An effective way to detect a Budget’s underlying message is by tracking moments during the Finance Minister’s (FM) speech when the Opposition’s murmur becomes an incessant wail. Today was no different.
In the end, the present government’s last Budget before Elections was what many had expected. But also, what many hadn’t.
Firstly, let us assess what came in-line. This wasn’t a Vote-on-Account; but a chronicle of achievements, a roadmap for the future envisaging the return of NDA, garnished with expected pre-poll Populism. Farmers were kept in mind second year running. Not through any structural measures (like MSP which, let’s face it, did not reap any brownie points for the government)…but rather a straightforward INR6,000 annual cash sop hitting bank accounts of all with less than 2 Hectares of land. Considering the first installment of INR2,000 may hit this financial year, the General Elections is clearly a factor.
Benefits around Fertilizers, Animal Husbandry, and Fisheries were again more “direct” in nature, in the form of higher subsidy allocations and a 2%-5% interest rate subvention for distressed Farmers. Contrast this to the ambitious broader vision which was sold twelve months back whose only remnant was a new Fisheries Department.
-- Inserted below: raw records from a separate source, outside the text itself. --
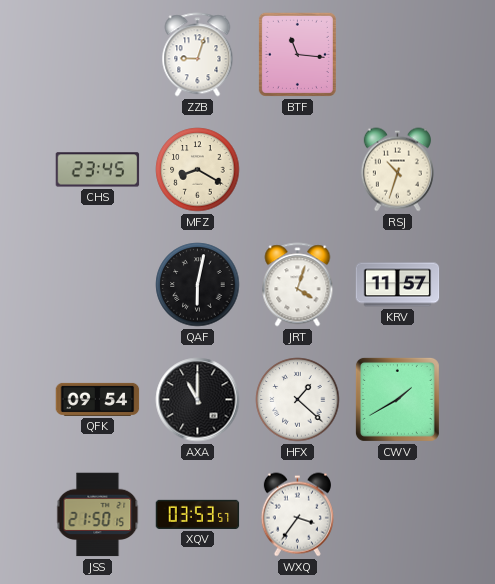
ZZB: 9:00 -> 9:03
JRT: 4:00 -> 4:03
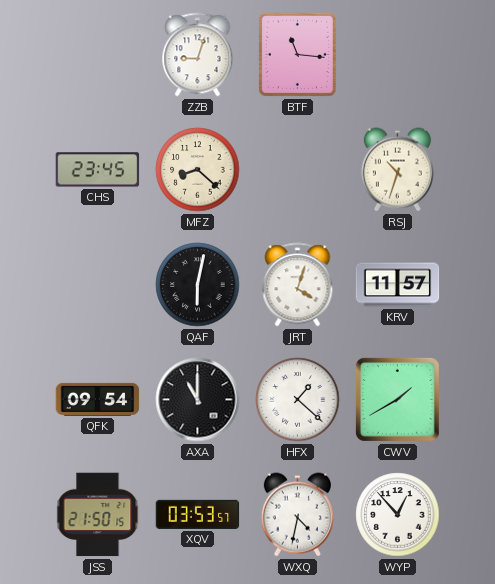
MFZ: 8:20 -> 8:22
WXQ: 3:36 -> 4:32
WYP: none -> 12:53
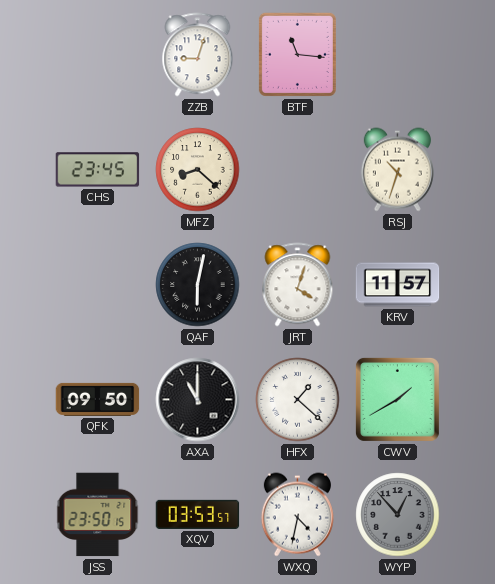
QFK: 09:54 -> 09:50
JSS: 21:50 -> 23:50
WYP dial: white -> grey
Commentators were on-the-money (including yours truly) in expecting the return of the Middle Class. The FM confirmed market rumours around a new threshold for tax-free income i.e. INR5L annually. Higher deductions around specified investments, benefits for Home-owners and Tenants, as well as TDS rationalizations only reinforced the Middle Class narrative.
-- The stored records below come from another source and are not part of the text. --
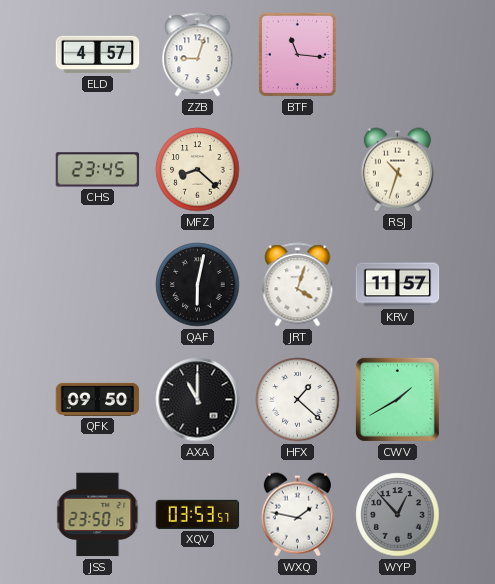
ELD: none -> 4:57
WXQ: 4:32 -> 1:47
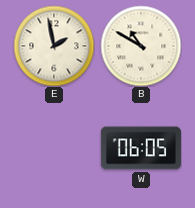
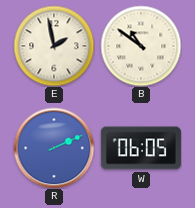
B: 10:50 -> 10:51
R: none -> 2:11
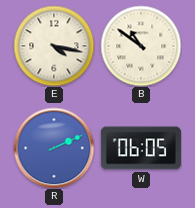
E: 1:58 -> 4:17
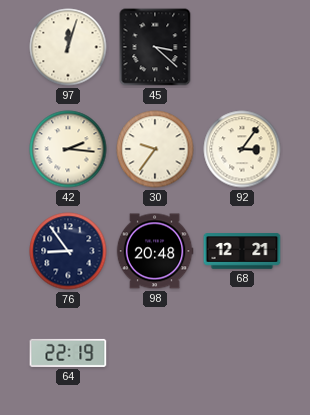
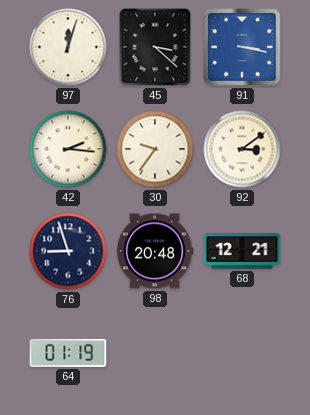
91: none -> 3:17
92: 3:06 -> 3:09
76: 8:54 -> 8:57
64: 22:19 -> 01:19
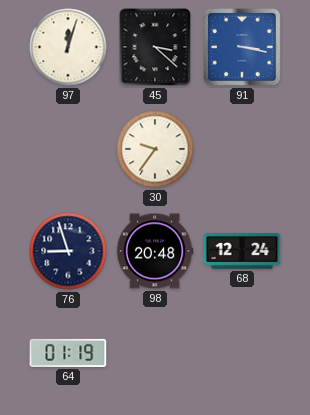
42: 2:16 -> none
92: 3:09 -> none
68: 12:21 -> 12:24
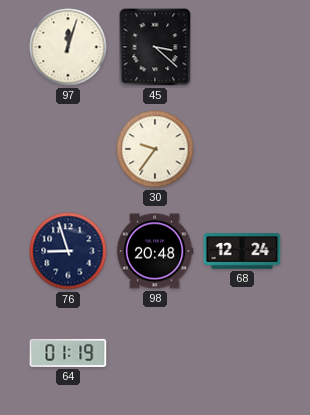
91: 3:17 -> none
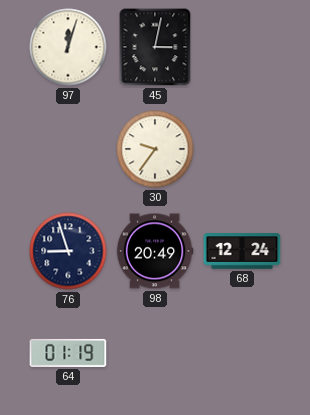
45: 3:22 -> 3:02
98: 20:48 -> 20:49
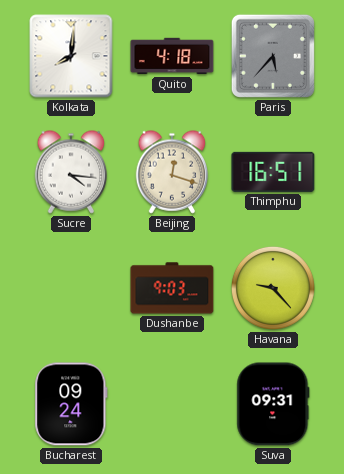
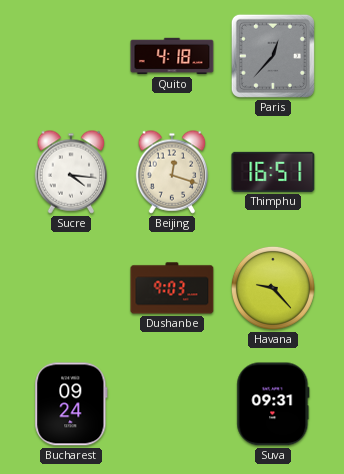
Kolkata: 8:01 -> none
Paris: 5:37 -> 12:37
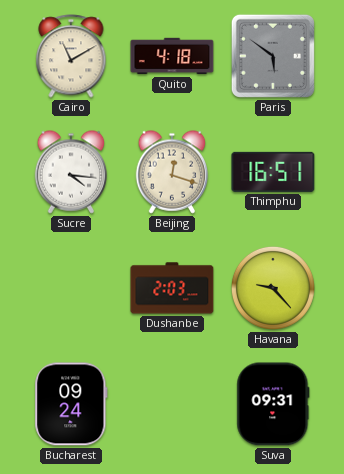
Cairo: none -> 11:10
Paris: 12:37 -> 5:51
Dushanbe: 9:03 -> 2:03
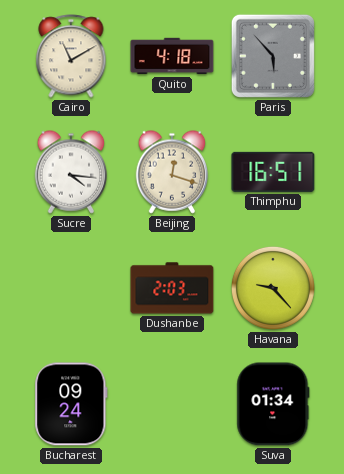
Paris: 5:51 -> 5:53
Suva: 09:31 -> 01:34
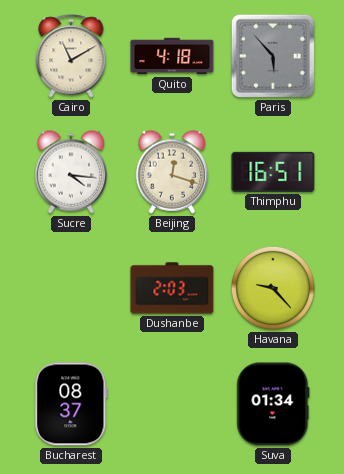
Bucharest: 09:24 -> 08:37
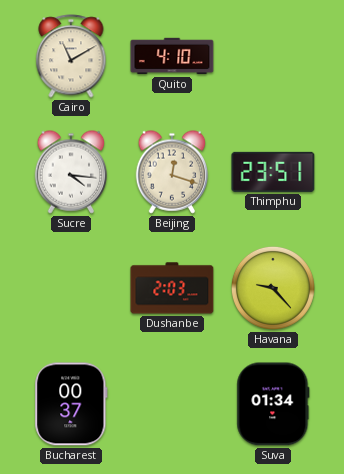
Quito: 4:18 -> 4:10
Paris: 5:53 -> none
Thimphu: 16:51 -> 23:51
Bucharest: 08:37 -> 00:37
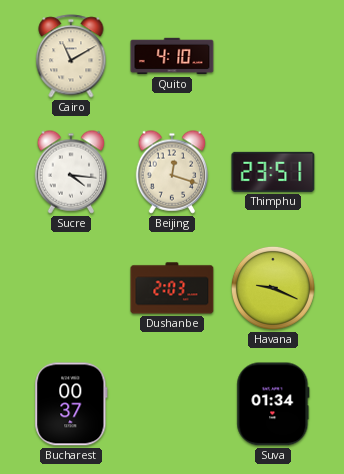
Havana: 9:23 -> 9:19
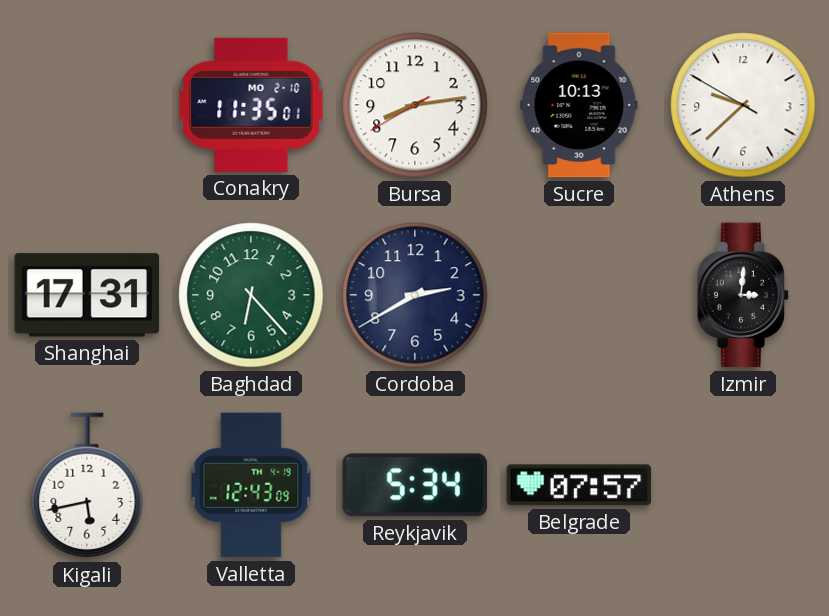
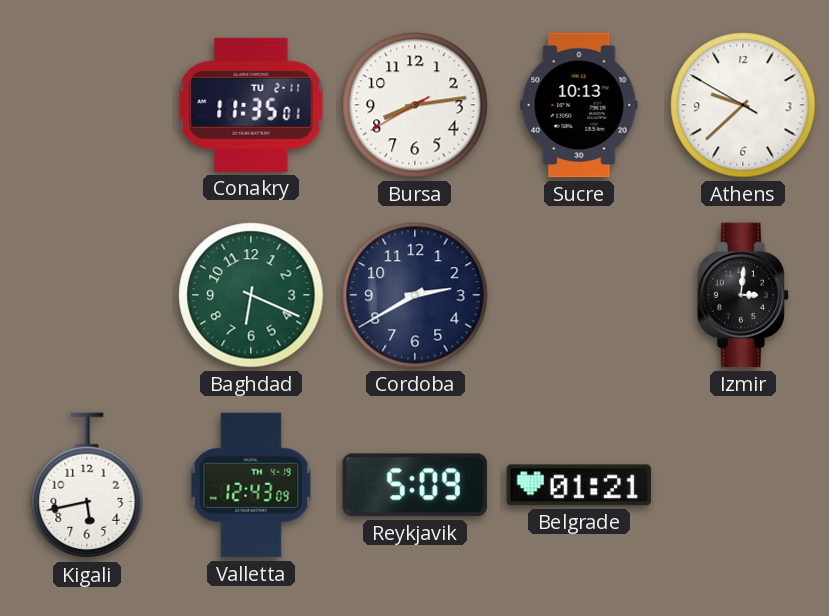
Conakry date: MO 2-10 -> TU 2-11
Shanghai: 17:31 -> none
Baghdad: 6:23 -> 6:19
Reykjavik: 5:34 -> 5:09
Belgrade: 07:57 -> 01:21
Private Sector like last year, was forgotten again, barring minor respite for the Unorganized Sector in the form of a New Social Security Cover. Considering only INR500cr could be allocated for this year, that Scheme will for the moment operate in pilot mode. Whilst one cannot approve an almost continuous ignore of industrial reforms, at this stage in any case it would have been a case of too little and too late.
So what eluded expectations?
One can say that the government opted for sops but stopped short of defying logic, at least from a realpolitik standpoint. Fiscal Deficit breach stopped at 3.4% (vs. the initial target of 3.3%) and below the 3.5% market expectation for FY18-19. Aside from the INR20,000cr allocation for the Farmer cash inflow scheme, the remainder was a rather solemn affair. Loan write-offs and soft credit was thankfully avoided. Yes, SC/ST Welfare each received a near 30% plus envisaged increase in allocation, but for FY19-20, not the immediate present. One may term it as political grandstanding, but still not an offence worthy enough to express much fuss.